Encontrar algo útil no meio da tralha é parte essencial do trabalho de um historiador.

sexta-feira, 18 de outubro de 2013

Água e mulher, só boa se quer

O texto mordaz de José de Pina e as ilustrações de João Fazenda tornam Nascido para Mandar. Guia para chegar ao Poder em Portugal (Gradiva, 2004) um livro muito divertido e uma fonte valiosa sobre a política portuguesa (e a imagem pública desta) na transição entre os séculos XX e XXI. O objectivo do “guia” de Pina, na altura um dos argumentistas do Contra-Informação, é indicar ao leitor como alcançar e manter o poder no nosso sistema político-partidário (incluindo o “Partido do Futebol”, cuja influência sobre os políticos era então descoberta), recorrendo a exemplos recentes para analisar como, num cenário de “revolução informática e comunicacional” (p. 12), a forma de fazer política em Portugal se alterou completamente desde os primeiros anos de democracia.

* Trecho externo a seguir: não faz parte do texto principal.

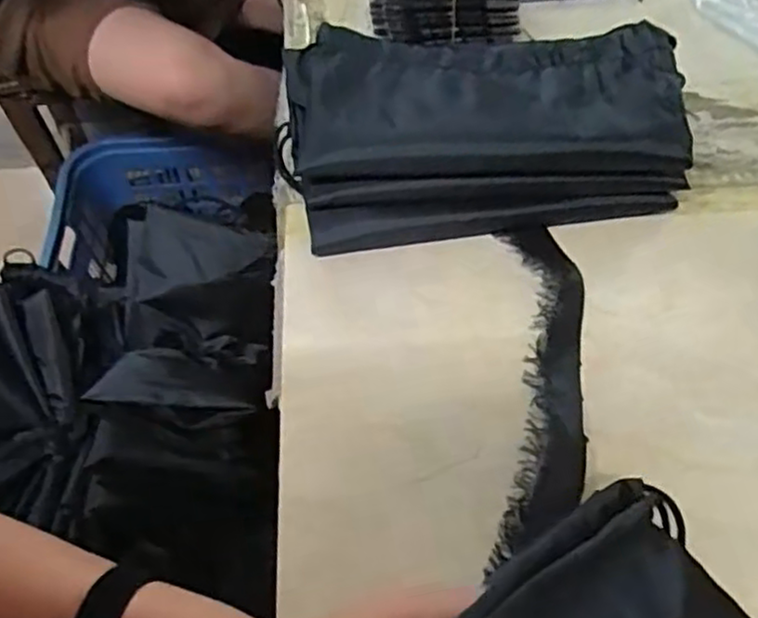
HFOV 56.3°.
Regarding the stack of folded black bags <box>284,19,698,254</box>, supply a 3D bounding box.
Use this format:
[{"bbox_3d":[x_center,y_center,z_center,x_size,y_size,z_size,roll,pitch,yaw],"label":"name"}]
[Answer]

No final da introdução, editor e autor apelam aos leitores para que escrevam a relatar mudanças e novidades entretanto ocorridas, de modo a permitir “fazer uma próxima edição ainda melhor” (p. 13). De facto, Nascido para Mandar veio a público em Maio de 2004, poucos meses antes do consulado de Pedro Santana Lopes, marcado por abundantes episódios que seriam certamente aproveitados por José de Pina. No entanto, a ausência de uma nova edição da obra fez com que esta, sem perder a graça, se desactualizasse em vários aspectos. Por exemplo, Pina ainda aconselha o aspirante a político a fazer uma licenciatura a sério, com a duração de cinco anos e de preferência numa universidade pública (p. 57), assim como afirma, após ponderação e sem ironia, que “não é aconselhável ser presidente ou ter um cargo de muito destaque numa juventude partidária”, indicando razões como a imagem de envelhecimento prematuro fornecida pelos muitos anos de actividade política a “jotas” como António José Seguro (pp. 62-63). Com a excepção do presidente do Governo Regional da Madeira, muito do que é abordado no livro mudou nos últimos dez anos. Deste modo, urge que Pina e Fazenda voltem a trabalhar juntos para criar um Nascido para Mandar que combine a observação satírica dos bastidores partidários com o retrato das circunstâncias políticas do Portugal da troika, naquilo que este tem de cómico e trágico.